И тут с Энн случилось то, что невозможно было предугадать. Еще мгновение тому назад она с яростью сверлила его взглядом, гордо расправив плечи и приготовившись к бою, а уже в следующий миг слезы брызнули из ее глаз. И не девичьи робкие слезки, а целые потоки, сопровождаемые рыданиями, от которых вмиг онемели даже псы.

Ник замер как вкопанный, но в следующую секунду стремительно обнял ее за плечи. Зарывшись лицом в шелк ее волос, он шептал Энн на ухо какие-то ободряющие слова.

Она не могла разобрать, какие именно, — собственные всхлипы заглушали все. Но ласковый шепот над ухом и тепло его рук несли желанный покой. Несмотря на ужасные мысли о том, что она ведет себя как последняя дура, Энн чувствовала, что внутри нее разливается радость, особенно неожиданная, учитывая ее состояние.

— П-простите меня. — Бросив быстрый взгляд на держащего ее в объятиях мужчину, Энн попыталась высвободиться, однако руки его еще крепче сжали хрупкое тело.

— За что? За то, что вы потеряли самоконтроль и выказали слабость?

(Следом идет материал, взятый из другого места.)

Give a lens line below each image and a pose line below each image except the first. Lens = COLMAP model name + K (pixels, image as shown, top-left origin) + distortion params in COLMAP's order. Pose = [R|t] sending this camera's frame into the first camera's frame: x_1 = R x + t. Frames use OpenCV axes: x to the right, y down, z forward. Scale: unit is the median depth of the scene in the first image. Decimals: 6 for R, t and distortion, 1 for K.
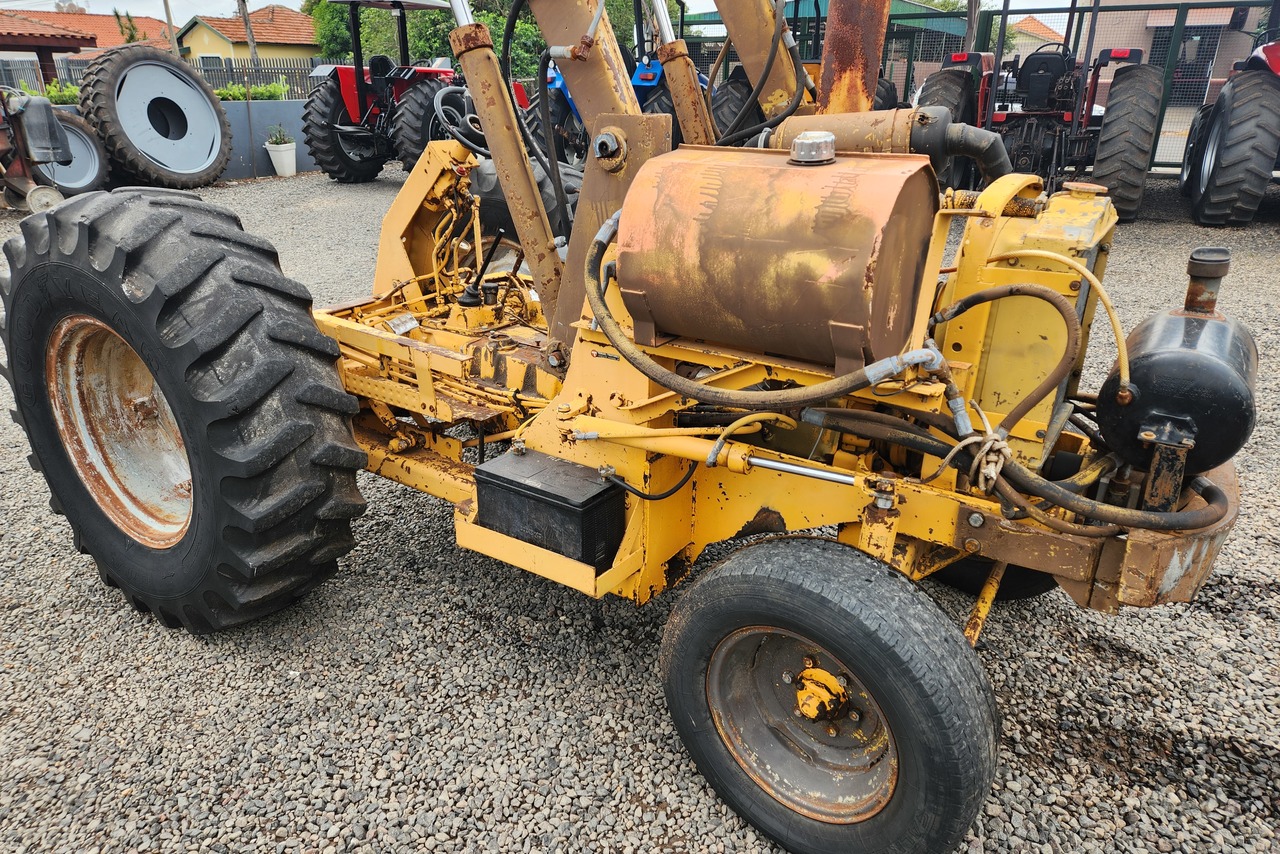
lens RADIAL K [[849.2, 0, 636.0], [0, 849.2, 422.7], [0, 0, 1]] dist [0.064816, -0.041641]
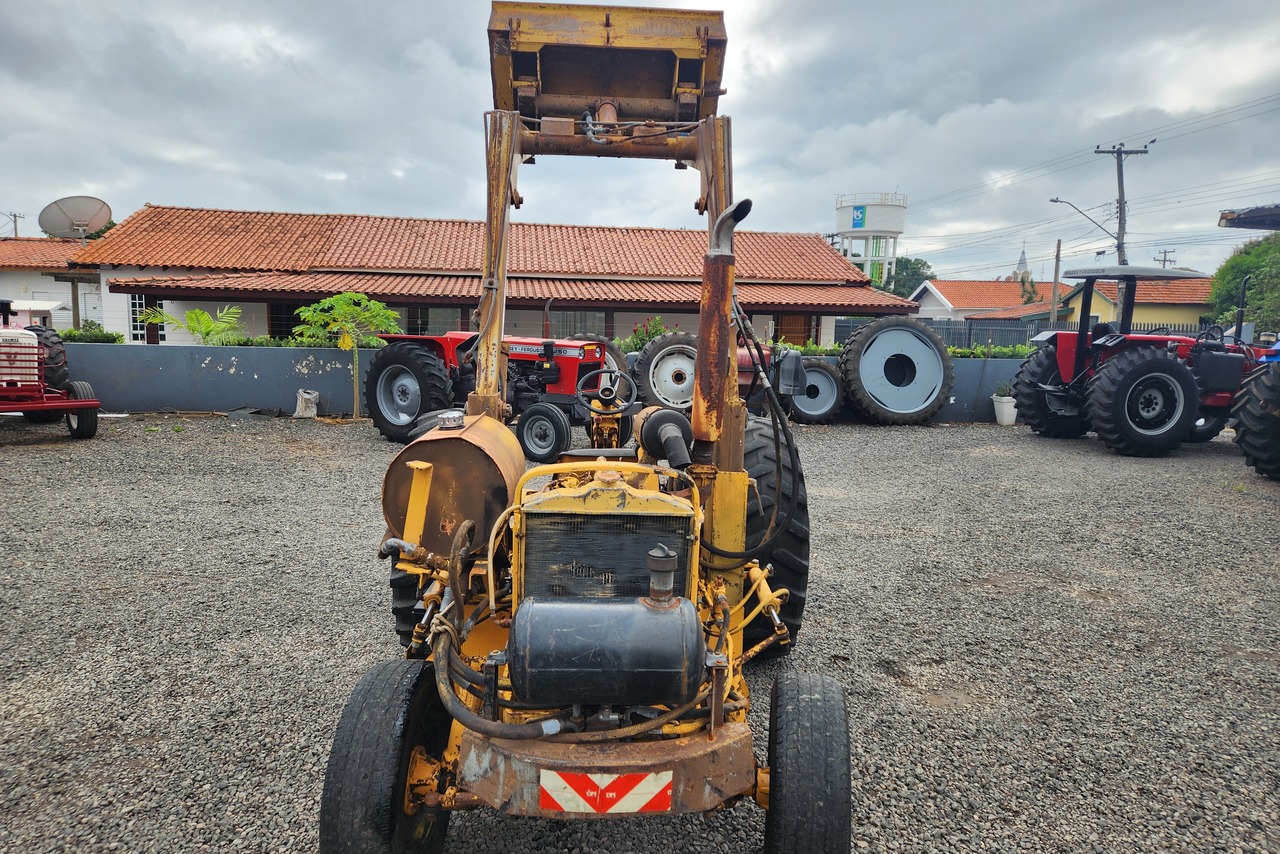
lens RADIAL K [[849.2, 0, 637.5], [0, 849.2, 429.7], [0, 0, 1]] dist [0.064816, -0.041641]
pose [[0.609976, 0.119871, -0.783301, 0.173172], [-0.322514, 0.940472, -0.107226, -0.020234], [0.723819, 0.318031, 0.612325, 0.015847]]
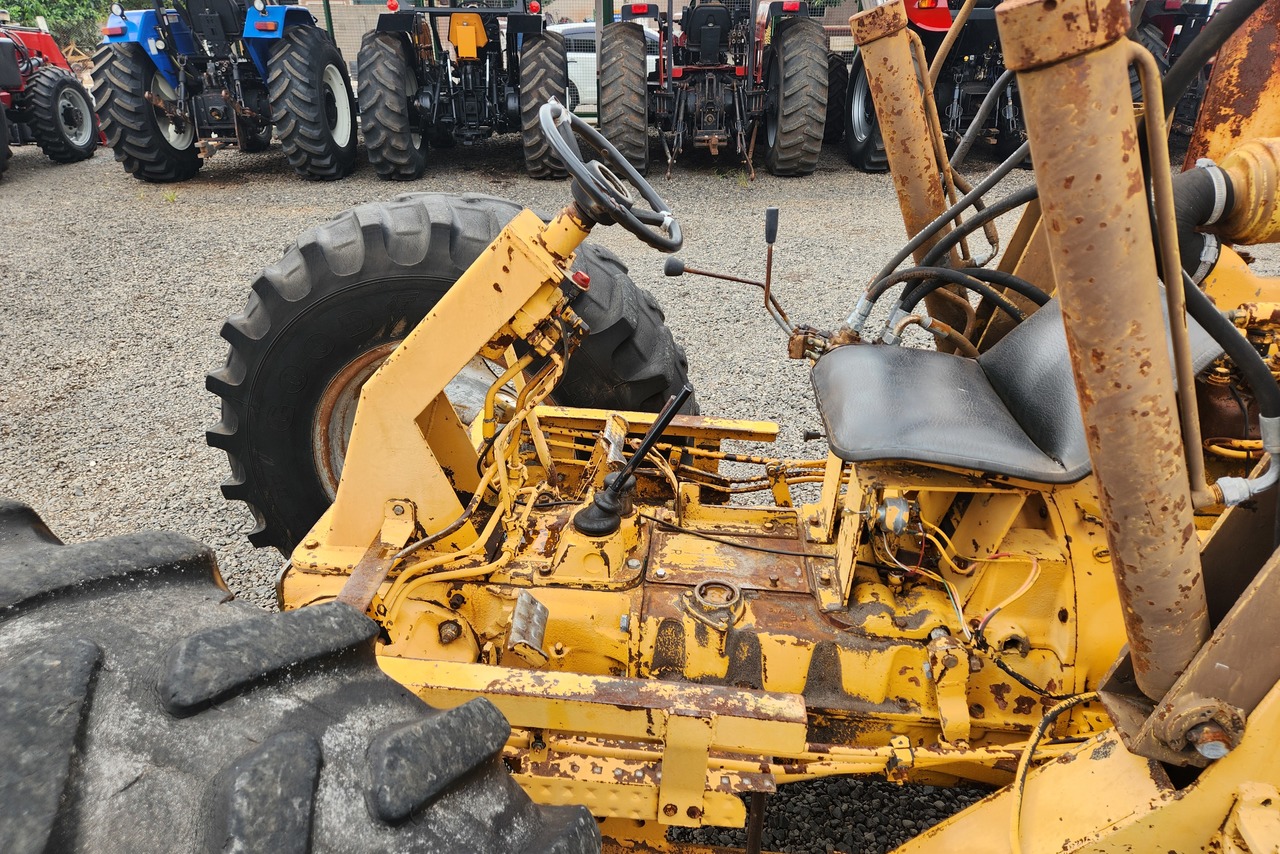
lens RADIAL K [[849.2, 0, 641.9], [0, 849.2, 429.8], [0, 0, 1]] dist [0.064816, -0.041641]
pose [[0.885224, -0.203864, 0.418113, -0.373534], [0.178372, 0.978904, 0.099648, -0.242396], [-0.429607, -0.013632, 0.902913, 0.529932]]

Дали настоящей Энн вырваться из оков, в которых ее содержали? — мягко спросил он. — Разве это ужасно?

Ужасно, и еще как! За всю свою жизнь она так и не смогла понять то, о чем читала или слышала от подруг: как женщина может быть буквально сметена своими же собственными эмоциями! И как молоденькая девушка — а то и вполне взрослая, умудренная опытом женщина — может настолько привязаться к объекту своего влечения, что готова отдать ему всю себя без остатка… Но теперь она их понимала. А ведь Ник ее даже не поцеловал по-настоящему? Интересно, что бы он сказал, если бы знал, что творится в ее голове?

Эта мысль заставила Энн предпринять новую попытку высвободиться, однако Ник не собирался отпускать ее.

— Ну, так что ж ужасного произошло? — переспросил он, и глаза его превратились в две узкие щелочки.

— Ужаснее некуда. Я безо всякой причины залила вас слезами с ног до головы, — попыталась отшутиться она.

— Энн, Энн… — Ник произносил ее имя, как будто ласкал, и она задрожала. — Вам даже не стоило пытаться врать — с таким-то лицом.

— А что с моим лицом? — Она изо всех сил старалась говорить спокойно, но это было так трудно.

— Дайте посмотреть. — Он был уверен в своем праве продолжать или заканчивать беседу. И прекрасно знал, что ей хорошо в его объятиях, а потому мог спокойно наслаждаться каждым изгибом ее прекрасно сложенного тела, мягкой округлостью грудей и матовой белизной кожи. — Желаете полный отчет о нанесенном ущербе или мне ограничиться кратким перечнем?